*THE PROBLEM*. Return all the lines below in which the string "Чечельницького" appears.

Segment Open

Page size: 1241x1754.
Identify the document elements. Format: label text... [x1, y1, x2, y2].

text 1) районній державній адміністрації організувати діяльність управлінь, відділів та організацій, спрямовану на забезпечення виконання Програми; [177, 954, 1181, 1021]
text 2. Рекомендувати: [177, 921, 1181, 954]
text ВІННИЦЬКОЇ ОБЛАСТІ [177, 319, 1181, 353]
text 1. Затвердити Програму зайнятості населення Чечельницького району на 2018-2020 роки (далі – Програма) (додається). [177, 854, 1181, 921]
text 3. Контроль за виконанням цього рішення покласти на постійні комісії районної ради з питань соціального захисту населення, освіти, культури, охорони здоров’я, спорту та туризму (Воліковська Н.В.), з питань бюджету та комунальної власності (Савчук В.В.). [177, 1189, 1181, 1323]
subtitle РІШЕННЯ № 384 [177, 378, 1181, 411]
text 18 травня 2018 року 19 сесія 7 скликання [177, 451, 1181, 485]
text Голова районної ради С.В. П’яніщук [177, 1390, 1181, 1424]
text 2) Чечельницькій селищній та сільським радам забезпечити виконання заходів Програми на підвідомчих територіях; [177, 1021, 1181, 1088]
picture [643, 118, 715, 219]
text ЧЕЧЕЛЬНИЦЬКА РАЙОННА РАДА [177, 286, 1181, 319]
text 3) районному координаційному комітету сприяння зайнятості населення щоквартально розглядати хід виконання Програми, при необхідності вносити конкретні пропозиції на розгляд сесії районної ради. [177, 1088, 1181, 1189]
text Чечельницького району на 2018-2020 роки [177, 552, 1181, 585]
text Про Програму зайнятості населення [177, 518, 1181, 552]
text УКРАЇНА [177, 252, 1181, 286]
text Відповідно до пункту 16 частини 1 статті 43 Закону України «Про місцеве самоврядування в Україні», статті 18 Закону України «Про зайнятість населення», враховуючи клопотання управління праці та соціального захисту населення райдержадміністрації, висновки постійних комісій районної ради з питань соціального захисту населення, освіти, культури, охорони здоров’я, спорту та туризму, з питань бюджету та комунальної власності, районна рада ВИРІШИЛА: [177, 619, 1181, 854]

Segment Closed

*ANSWER FOR THE TASK*.
text 1. Затвердити Програму зайнятості населення Чечельницького району на 2018-2020 роки (далі – Програма) (додається). [177, 854, 1181, 921]
text Чечельницького району на 2018-2020 роки [177, 552, 1181, 585]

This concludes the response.